**YOUR GOAL**:
Copy everything in the records, character for character, except images.

**RAW DATA**:

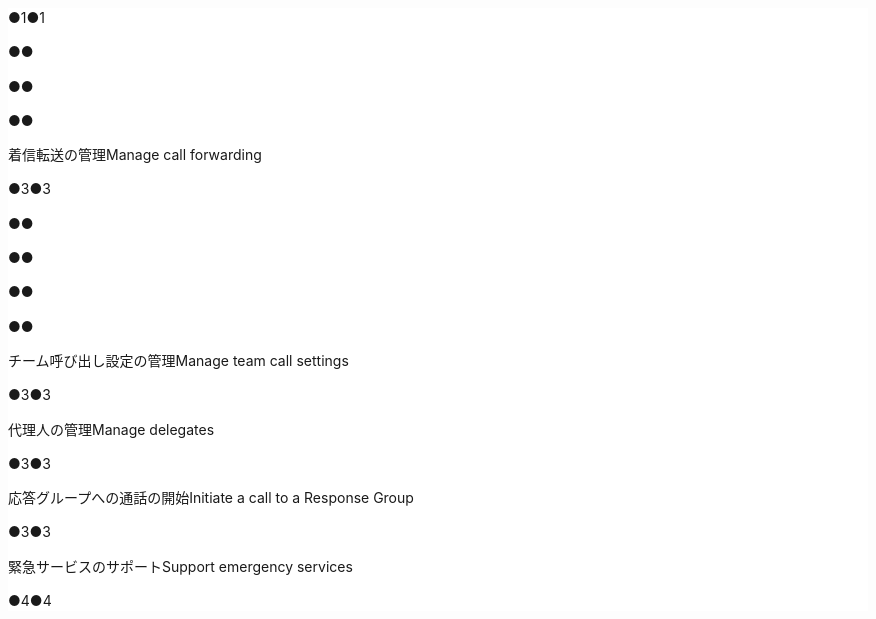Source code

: <td><p><span data-ttu-id="96bbe-480">●1</span><span class="sxs-lookup"><span data-stu-id="96bbe-480">●1</span></span></p></td>
<td><p><span data-ttu-id="96bbe-481">●</span><span class="sxs-lookup"><span data-stu-id="96bbe-481">●</span></span></p></td>
<td><p><span data-ttu-id="96bbe-482">●</span><span class="sxs-lookup"><span data-stu-id="96bbe-482">●</span></span></p></td>
<td><p><span data-ttu-id="96bbe-483">●</span><span class="sxs-lookup"><span data-stu-id="96bbe-483">●</span></span></p></td>
<td></td>
</tr>
<tr class="odd">
<td><p><span data-ttu-id="96bbe-484">着信転送の管理</span><span class="sxs-lookup"><span data-stu-id="96bbe-484">Manage call forwarding</span></span></p></td>
<td><p><span data-ttu-id="96bbe-485">●3</span><span class="sxs-lookup"><span data-stu-id="96bbe-485">●3</span></span></p></td>
<td><p><span data-ttu-id="96bbe-486">●</span><span class="sxs-lookup"><span data-stu-id="96bbe-486">●</span></span></p></td>
<td><p><span data-ttu-id="96bbe-487">●</span><span class="sxs-lookup"><span data-stu-id="96bbe-487">●</span></span></p></td>
<td><p><span data-ttu-id="96bbe-488">●</span><span class="sxs-lookup"><span data-stu-id="96bbe-488">●</span></span></p></td>
<td><p><span data-ttu-id="96bbe-489">●</span><span class="sxs-lookup"><span data-stu-id="96bbe-489">●</span></span></p></td>
</tr>
<tr class="even">
<td><p><span data-ttu-id="96bbe-490">チーム呼び出し設定の管理</span><span class="sxs-lookup"><span data-stu-id="96bbe-490">Manage team call settings</span></span></p></td>
<td><p><span data-ttu-id="96bbe-491">●3</span><span class="sxs-lookup"><span data-stu-id="96bbe-491">●3</span></span></p></td>
<td></td>
<td></td>
<td></td>
<td></td>
</tr>
<tr class="odd">
<td><p><span data-ttu-id="96bbe-492">代理人の管理</span><span class="sxs-lookup"><span data-stu-id="96bbe-492">Manage delegates</span></span></p></td>
<td><p><span data-ttu-id="96bbe-493">●3</span><span class="sxs-lookup"><span data-stu-id="96bbe-493">●3</span></span></p></td>
<td></td>
<td></td>
<td></td>
<td></td>
</tr>
<tr class="even">
<td><p><span data-ttu-id="96bbe-494">応答グループへの通話の開始</span><span class="sxs-lookup"><span data-stu-id="96bbe-494">Initiate a call to a Response Group</span></span></p></td>
<td><p><span data-ttu-id="96bbe-495">●3</span><span class="sxs-lookup"><span data-stu-id="96bbe-495">●3</span></span></p></td>
<td></td>
<td></td>
<td></td>
<td></td>
</tr>
<tr class="odd">
<td><p><span data-ttu-id="96bbe-496">緊急サービスのサポート</span><span class="sxs-lookup"><span data-stu-id="96bbe-496">Support emergency services</span></span></p></td>
<td><p><span data-ttu-id="96bbe-497">●4</span><span class="sxs-lookup"><span data-stu-id="96bbe-497">●4</span></span></p></td>
<td></td>
<td></td>
<td></td>
<td></td>
</tr>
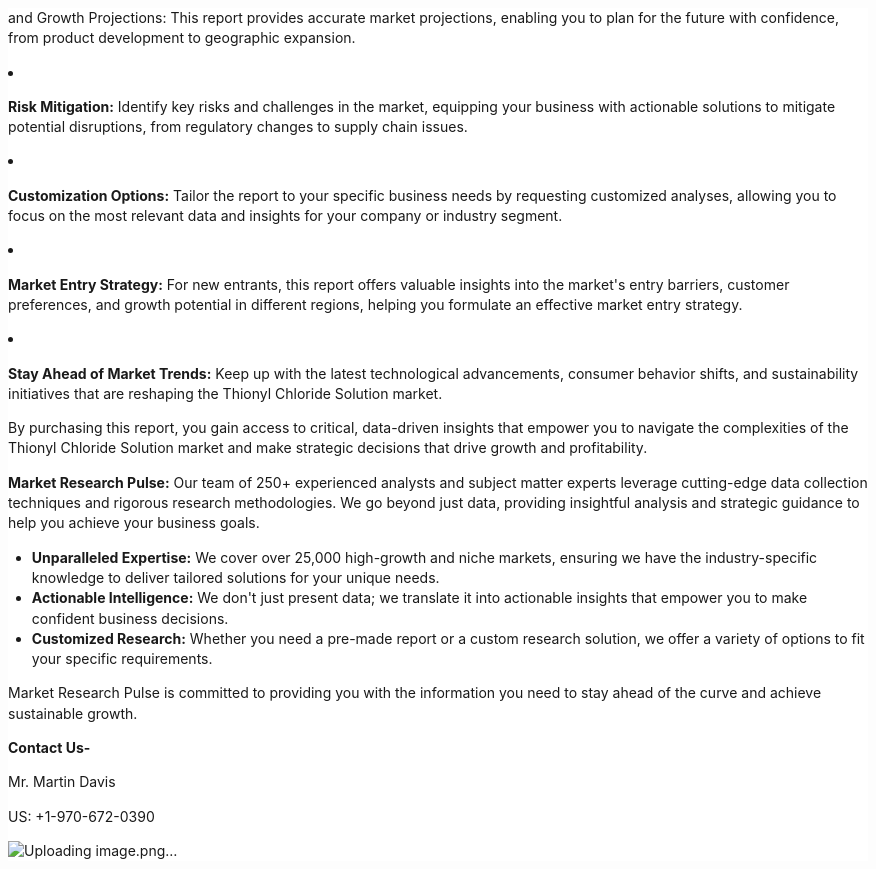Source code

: and Growth Projections:</strong> This report provides accurate market projections, enabling you to plan for the future with confidence, from product development to geographic expansion.</p></li><li><p><strong>Risk Mitigation:</strong> Identify key risks and challenges in the market, equipping your business with actionable solutions to mitigate potential disruptions, from regulatory changes to supply chain issues.</p></li><li><p><strong>Customization Options:</strong> Tailor the report to your specific business needs by requesting customized analyses, allowing you to focus on the most relevant data and insights for your company or industry segment.</p></li><li><p><strong>Market Entry Strategy:</strong> For new entrants, this report offers valuable insights into the market's entry barriers, customer preferences, and growth potential in different regions, helping you formulate an effective market entry strategy.</p></li><li><p><strong>Stay Ahead of Market Trends:</strong> Keep up with the latest technological advancements, consumer behavior shifts, and sustainability initiatives that are reshaping the Thionyl Chloride Solution market.</p></li></ol><p>By purchasing this report, you gain access to critical, data-driven insights that empower you to navigate the complexities of the Thionyl Chloride Solution market and make strategic decisions that drive growth and profitability.</p><p><strong>Market Research Pulse:</strong>&nbsp;Our team of 250+ experienced analysts and subject matter experts leverage cutting-edge data collection techniques and rigorous research methodologies. We go beyond just data, providing insightful analysis and strategic guidance to help you achieve your business goals.</p><ul><li><strong>Unparalleled Expertise:</strong>&nbsp;We cover over 25,000 high-growth and niche markets, ensuring we have the industry-specific knowledge to deliver tailored solutions for your unique needs.</li><li><strong>Actionable Intelligence:</strong>&nbsp;We don't just present data; we translate it into actionable insights that empower you to make confident business decisions.</li><li><strong>Customized Research:</strong>&nbsp;Whether you need a pre-made report or a custom research solution, we offer a variety of options to fit your specific requirements.</li></ul><p>Market Research Pulse is committed to providing you with the information you need to stay ahead of the curve and achieve sustainable growth.</p><p><strong>Contact Us-</strong></p><p>Mr. Martin Davis</p><p>US: +1-970-672-0390</p>
![Uploading image.png…]()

**THE COMPLETED TASK**:
Source code

: <td><p><span data-ttu-id="96bbe-480">●1</span><span class="sxs-lookup"><span data-stu-id="96bbe-480">●1</span></span></p></td>
<td><p><span data-ttu-id="96bbe-481">●</span><span class="sxs-lookup"><span data-stu-id="96bbe-481">●</span></span></p></td>
<td><p><span data-ttu-id="96bbe-482">●</span><span class="sxs-lookup"><span data-stu-id="96bbe-482">●</span></span></p></td>
<td><p><span data-ttu-id="96bbe-483">●</span><span class="sxs-lookup"><span data-stu-id="96bbe-483">●</span></span></p></td>
<td></td>
</tr>
<tr class="odd">
<td><p><span data-ttu-id="96bbe-484">着信転送の管理</span><span class="sxs-lookup"><span data-stu-id="96bbe-484">Manage call forwarding</span></span></p></td>
<td><p><span data-ttu-id="96bbe-485">●3</span><span class="sxs-lookup"><span data-stu-id="96bbe-485">●3</span></span></p></td>
<td><p><span data-ttu-id="96bbe-486">●</span><span class="sxs-lookup"><span data-stu-id="96bbe-486">●</span></span></p></td>
<td><p><span data-ttu-id="96bbe-487">●</span><span class="sxs-lookup"><span data-stu-id="96bbe-487">●</span></span></p></td>
<td><p><span data-ttu-id="96bbe-488">●</span><span class="sxs-lookup"><span data-stu-id="96bbe-488">●</span></span></p></td>
<td><p><span data-ttu-id="96bbe-489">●</span><span class="sxs-lookup"><span data-stu-id="96bbe-489">●</span></span></p></td>
</tr>
<tr class="even">
<td><p><span data-ttu-id="96bbe-490">チーム呼び出し設定の管理</span><span class="sxs-lookup"><span data-stu-id="96bbe-490">Manage team call settings</span></span></p></td>
<td><p><span data-ttu-id="96bbe-491">●3</span><span class="sxs-lookup"><span data-stu-id="96bbe-491">●3</span></span></p></td>
<td></td>
<td></td>
<td></td>
<td></td>
</tr>
<tr class="odd">
<td><p><span data-ttu-id="96bbe-492">代理人の管理</span><span class="sxs-lookup"><span data-stu-id="96bbe-492">Manage delegates</span></span></p></td>
<td><p><span data-ttu-id="96bbe-493">●3</span><span class="sxs-lookup"><span data-stu-id="96bbe-493">●3</span></span></p></td>
<td></td>
<td></td>
<td></td>
<td></td>
</tr>
<tr class="even">
<td><p><span data-ttu-id="96bbe-494">応答グループへの通話の開始</span><span class="sxs-lookup"><span data-stu-id="96bbe-494">Initiate a call to a Response Group</span></span></p></td>
<td><p><span data-ttu-id="96bbe-495">●3</span><span class="sxs-lookup"><span data-stu-id="96bbe-495">●3</span></span></p></td>
<td></td>
<td></td>
<td></td>
<td></td>
</tr>
<tr class="odd">
<td><p><span data-ttu-id="96bbe-496">緊急サービスのサポート</span><span class="sxs-lookup"><span data-stu-id="96bbe-496">Support emergency services</span></span></p></td>
<td><p><span data-ttu-id="96bbe-497">●4</span><span class="sxs-lookup"><span data-stu-id="96bbe-497">●4</span></span></p></td>
<td></td>
<td></td>
<td></td>
<td></td>
</tr>
Source code

: and Growth Projections:</strong> This report provides accurate market projections, enabling you to plan for the future with confidence, from product development to geographic expansion.</p></li><li><p><strong>Risk Mitigation:</strong> Identify key risks and challenges in the market, equipping your business with actionable solutions to mitigate potential disruptions, from regulatory changes to supply chain issues.</p></li><li><p><strong>Customization Options:</strong> Tailor the report to your specific business needs by requesting customized analyses, allowing you to focus on the most relevant data and insights for your company or industry segment.</p></li><li><p><strong>Market Entry Strategy:</strong> For new entrants, this report offers valuable insights into the market's entry barriers, customer preferences, and growth potential in different regions, helping you formulate an effective market entry strategy.</p></li><li><p><strong>Stay Ahead of Market Trends:</strong> Keep up with the latest technological advancements, consumer behavior shifts, and sustainability initiatives that are reshaping the Thionyl Chloride Solution market.</p></li></ol><p>By purchasing this report, you gain access to critical, data-driven insights that empower you to navigate the complexities of the Thionyl Chloride Solution market and make strategic decisions that drive growth and profitability.</p><p><strong>Market Research Pulse:</strong>&nbsp;Our team of 250+ experienced analysts and subject matter experts leverage cutting-edge data collection techniques and rigorous research methodologies. We go beyond just data, providing insightful analysis and strategic guidance to help you achieve your business goals.</p><ul><li><strong>Unparalleled Expertise:</strong>&nbsp;We cover over 25,000 high-growth and niche markets, ensuring we have the industry-specific knowledge to deliver tailored solutions for your unique needs.</li><li><strong>Actionable Intelligence:</strong>&nbsp;We don't just present data; we translate it into actionable insights that empower you to make confident business decisions.</li><li><strong>Customized Research:</strong>&nbsp;Whether you need a pre-made report or a custom research solution, we offer a variety of options to fit your specific requirements.</li></ul><p>Market Research Pulse is committed to providing you with the information you need to stay ahead of the curve and achieve sustainable growth.</p><p><strong>Contact Us-</strong></p><p>Mr. Martin Davis</p><p>US: +1-970-672-0390</p>
![Uploading image.png…]()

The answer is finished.